■ WHAT YOU HAVE TO DO
Once the pictures are set aside, print the records that follow exactly as written.

_ _ _ _ _ _ _

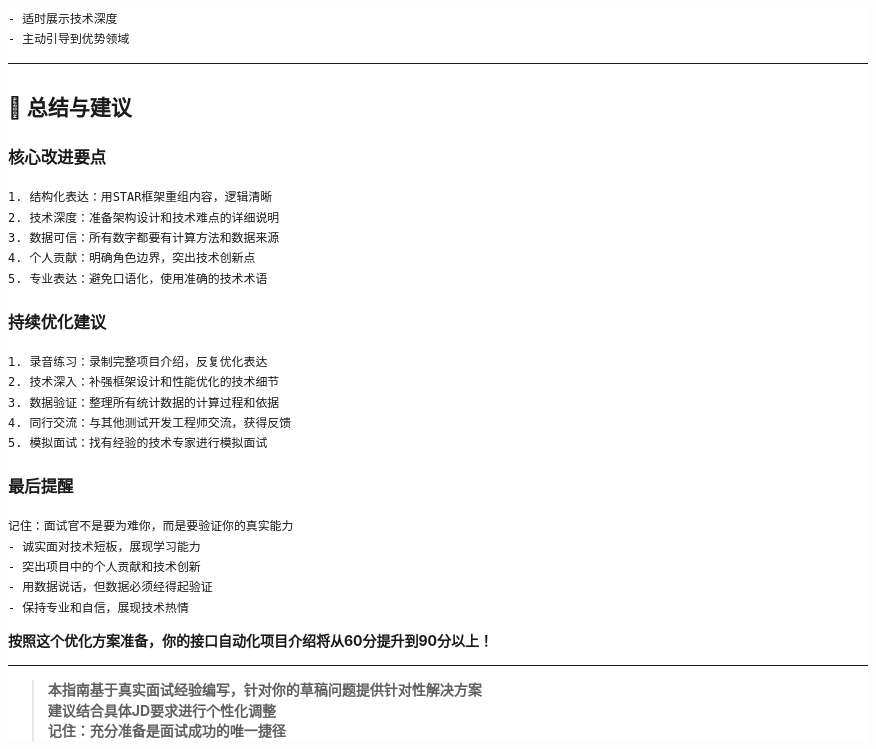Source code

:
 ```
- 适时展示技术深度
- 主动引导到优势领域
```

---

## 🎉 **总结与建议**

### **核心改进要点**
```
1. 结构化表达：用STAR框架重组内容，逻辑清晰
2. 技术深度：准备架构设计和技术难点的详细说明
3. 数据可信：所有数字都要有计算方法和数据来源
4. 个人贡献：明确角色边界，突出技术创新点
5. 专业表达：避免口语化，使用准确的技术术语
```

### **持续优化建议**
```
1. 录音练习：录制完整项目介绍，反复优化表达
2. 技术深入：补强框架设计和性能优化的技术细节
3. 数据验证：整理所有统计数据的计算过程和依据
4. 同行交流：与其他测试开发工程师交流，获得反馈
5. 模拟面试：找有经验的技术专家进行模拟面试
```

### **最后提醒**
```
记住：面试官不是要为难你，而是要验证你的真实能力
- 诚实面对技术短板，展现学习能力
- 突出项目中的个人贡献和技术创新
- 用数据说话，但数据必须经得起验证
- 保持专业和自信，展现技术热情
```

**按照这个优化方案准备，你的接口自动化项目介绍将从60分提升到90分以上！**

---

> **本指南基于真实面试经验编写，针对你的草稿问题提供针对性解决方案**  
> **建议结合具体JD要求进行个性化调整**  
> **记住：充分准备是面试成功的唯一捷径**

_ _ _ _ _ _ _

■ ANSWER SPACE
Source code

:
 ```
- 适时展示技术深度
- 主动引导到优势领域
```

---

## 🎉 **总结与建议**

### **核心改进要点**
```
1. 结构化表达：用STAR框架重组内容，逻辑清晰
2. 技术深度：准备架构设计和技术难点的详细说明
3. 数据可信：所有数字都要有计算方法和数据来源
4. 个人贡献：明确角色边界，突出技术创新点
5. 专业表达：避免口语化，使用准确的技术术语
```

### **持续优化建议**
```
1. 录音练习：录制完整项目介绍，反复优化表达
2. 技术深入：补强框架设计和性能优化的技术细节
3. 数据验证：整理所有统计数据的计算过程和依据
4. 同行交流：与其他测试开发工程师交流，获得反馈
5. 模拟面试：找有经验的技术专家进行模拟面试
```

### **最后提醒**
```
记住：面试官不是要为难你，而是要验证你的真实能力
- 诚实面对技术短板，展现学习能力
- 突出项目中的个人贡献和技术创新
- 用数据说话，但数据必须经得起验证
- 保持专业和自信，展现技术热情
```

**按照这个优化方案准备，你的接口自动化项目介绍将从60分提升到90分以上！**

---

> **本指南基于真实面试经验编写，针对你的草稿问题提供针对性解决方案**  
> **建议结合具体JD要求进行个性化调整**  
> **记住：充分准备是面试成功的唯一捷径**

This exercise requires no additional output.